Actual | Previous | |
---|---|---|
Output - M/M | -0.8% | -0.1% |
Output - Y/Y | 14.7% | 16.2% |
Input - M/M | -1.1% | -0.2% |
Input - Y/Y | 16.5% | 18.0% |
Highlights
Factory gate prices were weak in December. A 0.8 percent monthly slide, the steepest since April 2020, followed a 0.1 percent dip in November and reduced annual output price inflation from 16.2 percent to 14.7 percent, a 9-month low. An 11.9 percent slump in petrol prices was mainly responsible for the overall monthly decline with the next steepest fall just 0.2 percent (in transport equipment). Elsewhere, prices were not especially volatile, the two main exceptions being food (0.8 percent) and clothing and textiles. Consequently, core prices edged 0.1 percent firmer, putting the annual underlying rate at a still very high 12.4 percent.
At the same time, raw material and fuel costs fell 1.1 percent on the month, reducing their yearly inflation rate from 18.0 percent to 16.5 percent, its lowest print since last February. Crude oil (minus 10.0 percent) was largely responsible for the drop although there were also sizeable falls in other produced materials (2.3 percent) and other parts and equipment (0.8 percent). The steepest gain was posted by fuel (0.8 percent) ahead of home food materials (0.5 percent).
Today's update shows that while underlying pipeline inflation pressures have probably peaked, they remain strong and a threat to CPI inflation.
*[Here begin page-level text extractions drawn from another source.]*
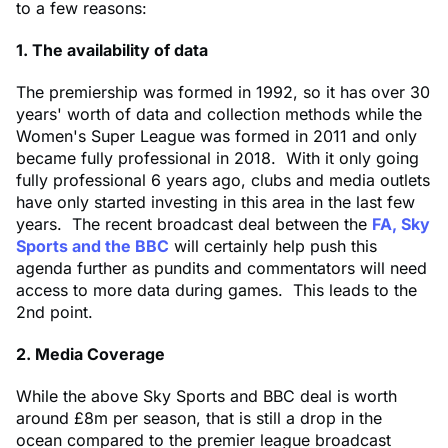
to a few reasons:
1. The availability of data
The premiership was formed in 1992, so it has over 30
years' worth of data and collection methods while the
Women's Super League was formed in 2011 and only
became fully professional in 2018. With it only going
fully professional 6 years ago, clubs and media outlets
have only started investing in this area in the last few
years. The recent broadcast deal between the
FA, Sky
Sports and the BBC
will certainly help push this
agenda further as pundits and commentators will need
access to more data during games. This leads to the
2nd point.
2. Media Coverage
While the above Sky Sports and BBC deal is worth
around £8m per season, that is still a drop in the
ocean compared to the premier league broadcast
As such, there is nothing here to stop the BoE MPC raising Bank Rate again next week.
Market Consensus Before Announcement
Definition
Description
The PPI provides a key measure of inflation alongside the consumer price indexes and GDP deflators. The output price indexes measure change in manufacturer' goods prices produced and often are referred to as factory gate prices. Input prices are not limited to just those materials used in the final product, but also include what is required by the company in its normal day-to-day operations.
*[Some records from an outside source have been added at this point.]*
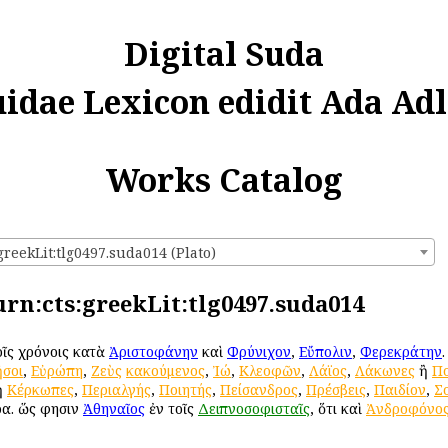
Digital Suda
uidae Lexicon edidit Ada Adl
Works Catalog
greekLit:tlg0497.suda014 (Plato)
 urn:cts:greekLit:tlg0497.suda014
τοῖς χρόνοις κατὰ
Ἀριστοφάνην
καὶ
Φρύνιχον
,
Εὔπολιν
,
Φερεκράτην
σοι
,
Εὐρώπη
,
Ζεὺς
κακούμενος
,
Ἰώ
,
Κλεοφῶν
,
Λάϊος
,
Λάκωνες
ἢ
Πο
ἢ
Κέρκωπες
,
Περιαλγής
,
Ποιητής
,
Πείσανδρος
,
Πρέσβεις
,
Παιδίον
,
Σ
ρα. ὥς φησιν
Ἀθηναῖος
ἐν τοῖς
Δειπνοσοφισταῖς
, ὅτι καὶ
Ἀνδροφόνο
The PPI is considered a precursor of both consumer price inflation and profits. If the prices paid to manufacturers increase, businesses are faced with either charging higher prices or taking a cut in profits. The ability to pass along price increases depends on the strength and competitiveness of the marketplace.
The bond market rallies when the PPI decreases or posts only small increases, but bond prices fall when the PPI posts larger-than-expected gains. The equity market rallies with the bond market because low inflation promises low interest rates and is good for profits.